In any event. Chapter Thirteen: The Royal Party eventually came across Harry Obama and his goodly wizards and witches in the Nobel School of Shagwitch, right in the heart of CopenKayHagen. Where they were deep in the middle of an enormous filly-blustering. Sir William was game. But backed off, after seeing the death ray in Lady Hillary's eyes.

King Stephen begged Harry and his friends to help them. Harry made a long speech. It went into the night. All of the next day. And half way into the following week. The women fainted. The men muttered. The sheep had already been eaten on the long journey to CopenKayHagan. With some fava beans. And a nice Chianti.

Eventually the School's Headmaster, Professor Grumblebore shooed Harry back to his seat, and announced that the oldest sage in the land might have the answer.

A sound of shuffling came from a dark corner of the room. A bent and wizened old man, with a long, white beard, hobbled forward. He coughed. He hacked. He wheezed. Then he took a deep breath, and in a voice heavy with the trace of a foreign accent, exclaimed, "My name is Rip Bin Liner. Why did it take you so bloody long to find me…?"

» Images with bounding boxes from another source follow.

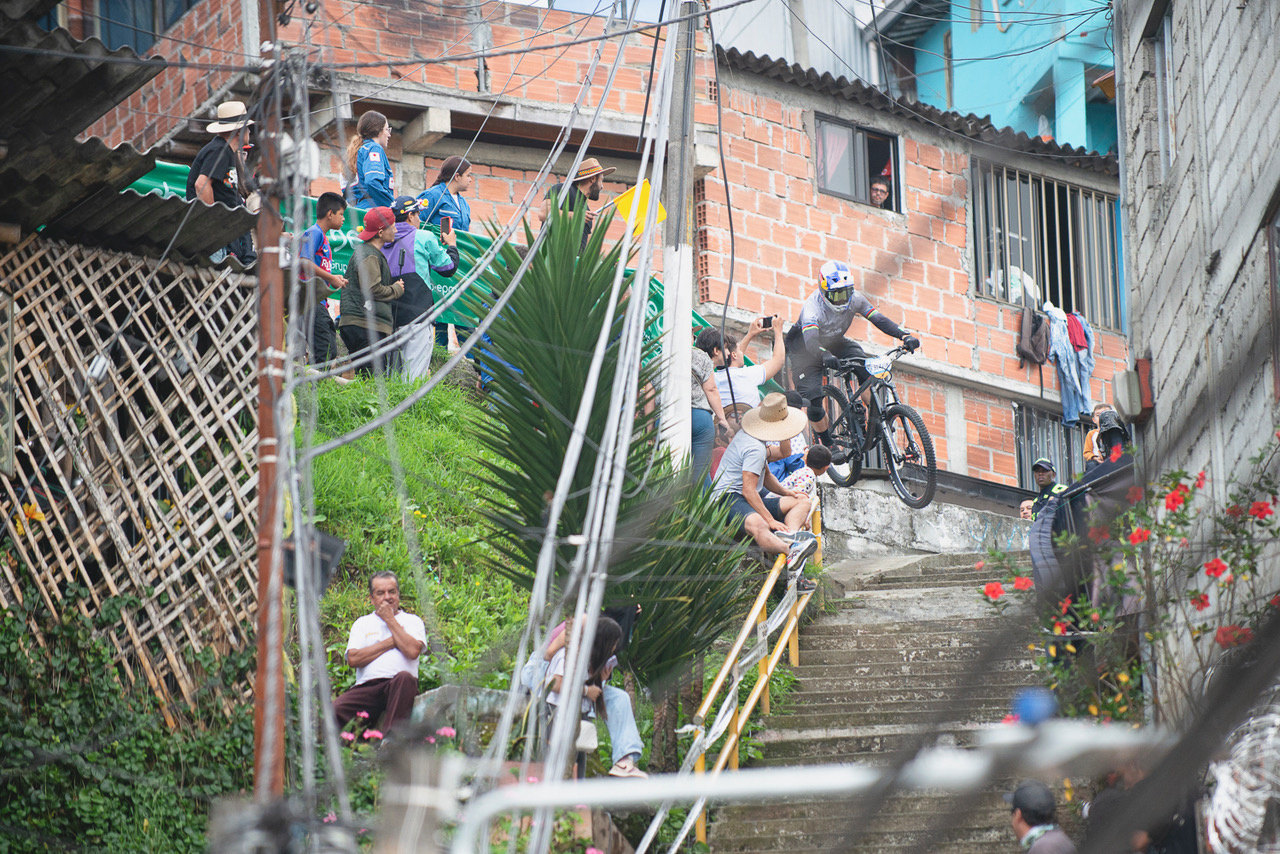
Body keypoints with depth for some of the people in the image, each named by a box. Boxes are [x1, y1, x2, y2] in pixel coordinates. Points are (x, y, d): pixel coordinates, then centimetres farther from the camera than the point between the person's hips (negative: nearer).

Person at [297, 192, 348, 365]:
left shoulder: (323, 238, 24)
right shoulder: (314, 233, -6)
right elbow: (304, 262, -20)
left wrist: (334, 280, 13)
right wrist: (331, 278, -13)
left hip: (320, 303, 10)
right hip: (312, 301, -10)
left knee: (331, 352, 7)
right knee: (322, 353, -16)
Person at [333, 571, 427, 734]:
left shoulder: (413, 621, 18)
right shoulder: (362, 623, 23)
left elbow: (413, 651, -4)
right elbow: (353, 659, 5)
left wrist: (390, 619, 4)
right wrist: (391, 642, 3)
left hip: (398, 686, -1)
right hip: (366, 687, 1)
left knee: (404, 678, -39)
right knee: (335, 710, -30)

"Get out of town," trilled a voice behind the old geezer. A young man, bearing a striking resemblance to Danny Kaye, skipped forward. "My name is Hans Cooper Anderson," he sang, in his perfect tenor pitch, "I once was an ugly duckling. But now I have the answer."

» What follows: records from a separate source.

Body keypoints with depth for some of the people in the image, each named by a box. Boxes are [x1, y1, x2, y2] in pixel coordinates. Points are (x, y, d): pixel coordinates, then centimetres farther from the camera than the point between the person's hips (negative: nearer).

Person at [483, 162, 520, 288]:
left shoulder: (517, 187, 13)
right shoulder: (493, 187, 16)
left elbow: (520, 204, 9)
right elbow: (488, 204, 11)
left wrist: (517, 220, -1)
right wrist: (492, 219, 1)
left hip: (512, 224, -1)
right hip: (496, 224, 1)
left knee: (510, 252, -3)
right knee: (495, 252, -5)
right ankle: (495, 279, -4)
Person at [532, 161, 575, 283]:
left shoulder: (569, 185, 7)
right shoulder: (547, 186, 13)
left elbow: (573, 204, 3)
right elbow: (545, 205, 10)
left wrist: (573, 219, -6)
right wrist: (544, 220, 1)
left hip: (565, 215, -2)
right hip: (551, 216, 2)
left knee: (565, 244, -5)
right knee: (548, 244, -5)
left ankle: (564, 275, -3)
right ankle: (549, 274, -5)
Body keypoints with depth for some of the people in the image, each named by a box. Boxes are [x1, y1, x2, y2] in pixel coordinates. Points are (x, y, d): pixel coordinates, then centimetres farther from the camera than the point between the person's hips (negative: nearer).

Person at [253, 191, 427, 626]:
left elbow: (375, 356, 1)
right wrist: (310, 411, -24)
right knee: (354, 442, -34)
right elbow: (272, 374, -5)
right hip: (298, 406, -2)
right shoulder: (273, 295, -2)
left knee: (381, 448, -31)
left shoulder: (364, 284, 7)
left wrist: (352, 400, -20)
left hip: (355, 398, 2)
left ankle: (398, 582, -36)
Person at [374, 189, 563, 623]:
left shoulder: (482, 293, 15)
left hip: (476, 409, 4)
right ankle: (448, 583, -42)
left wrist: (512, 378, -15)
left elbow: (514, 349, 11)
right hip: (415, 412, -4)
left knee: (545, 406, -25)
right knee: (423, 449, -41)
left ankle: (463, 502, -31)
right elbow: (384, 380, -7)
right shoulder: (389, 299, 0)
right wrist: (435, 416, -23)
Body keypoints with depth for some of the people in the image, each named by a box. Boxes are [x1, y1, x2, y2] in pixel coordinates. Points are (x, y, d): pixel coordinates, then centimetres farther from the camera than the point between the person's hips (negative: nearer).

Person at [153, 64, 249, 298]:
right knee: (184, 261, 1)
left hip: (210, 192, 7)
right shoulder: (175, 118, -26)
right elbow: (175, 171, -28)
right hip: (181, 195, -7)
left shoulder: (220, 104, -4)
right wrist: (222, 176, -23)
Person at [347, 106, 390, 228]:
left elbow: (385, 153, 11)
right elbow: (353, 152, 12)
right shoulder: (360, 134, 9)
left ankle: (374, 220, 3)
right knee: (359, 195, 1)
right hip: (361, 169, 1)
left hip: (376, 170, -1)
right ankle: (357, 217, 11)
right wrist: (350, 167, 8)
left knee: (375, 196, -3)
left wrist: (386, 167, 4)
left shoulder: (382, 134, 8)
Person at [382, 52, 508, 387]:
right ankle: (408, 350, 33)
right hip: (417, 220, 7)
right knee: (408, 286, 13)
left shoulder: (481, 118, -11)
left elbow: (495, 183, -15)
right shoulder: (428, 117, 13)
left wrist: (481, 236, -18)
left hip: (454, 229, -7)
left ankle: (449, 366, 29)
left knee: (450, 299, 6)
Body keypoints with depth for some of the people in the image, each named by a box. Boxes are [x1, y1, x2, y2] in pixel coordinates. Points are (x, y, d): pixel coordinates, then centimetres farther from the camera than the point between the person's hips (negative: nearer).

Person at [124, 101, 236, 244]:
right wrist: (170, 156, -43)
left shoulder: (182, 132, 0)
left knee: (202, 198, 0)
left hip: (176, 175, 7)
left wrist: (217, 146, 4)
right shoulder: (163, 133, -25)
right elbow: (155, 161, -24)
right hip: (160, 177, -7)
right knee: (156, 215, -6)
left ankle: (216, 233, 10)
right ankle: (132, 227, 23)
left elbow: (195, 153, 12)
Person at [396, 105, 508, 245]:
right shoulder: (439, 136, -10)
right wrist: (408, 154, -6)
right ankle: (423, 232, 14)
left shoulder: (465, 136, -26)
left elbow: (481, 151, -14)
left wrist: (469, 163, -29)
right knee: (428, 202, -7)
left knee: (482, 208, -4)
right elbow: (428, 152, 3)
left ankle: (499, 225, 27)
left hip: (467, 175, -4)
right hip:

Hans executed a huge grande jete, landing right in front of Harry. Dramatically, Hans pointed to the livid scar on Harry's forehead. "The answer lies therein," he announced.

"When the evil Lord MoldyBeck left you with that scar, he also gave you powers beyond comprehension. I comprehend because I wrote the script. With those powers, you can cure Al Ogre, and save the kingdom."

"Oh," mumbled Harry. "Brilliant."

He picked up his wand and made to tap Al on the shoulder. Unfortunately, just as the tap was about to land, Ron and Hermione, in flagrante delicto, fell on Harry and the wand was hurled into the air.

There was a blinding flash. The ground shook. The walls rumbled and fell. The earth opened. The plates moved. The frog kissed the Princess. Lava erupted. The sun was covered by a huge dust cloud. And an Ice Age descended for the afternoon. Manfred and Diego gobbled up Sid. The whole world was covered with water. And everyone, but everyone disappeared.

When finally the waters receded, the only person left was Airwick. But the poor Princess had caught the full blast of the distorted magic from the miscreant wand, and had been turned into an iron statue of a Little Mermaid. Which statue still sits, all alone, in the harbor of CopenKayHagen, in the shadow of the ruins of the former Nobel School of Shagwitch.

As for King Stephen, Sir William, Harry Obama and the rest, they were never seen nor heard from again.

So there.

What?

Who says every story has to end with "…and they all lived happily ever after"? Have you read the papers lately? Do you see how bad things are? Did you vote? Did you? No-one's ever satisfied. My job is never done…

The story above is a satire or parody. It is entirely fictitious.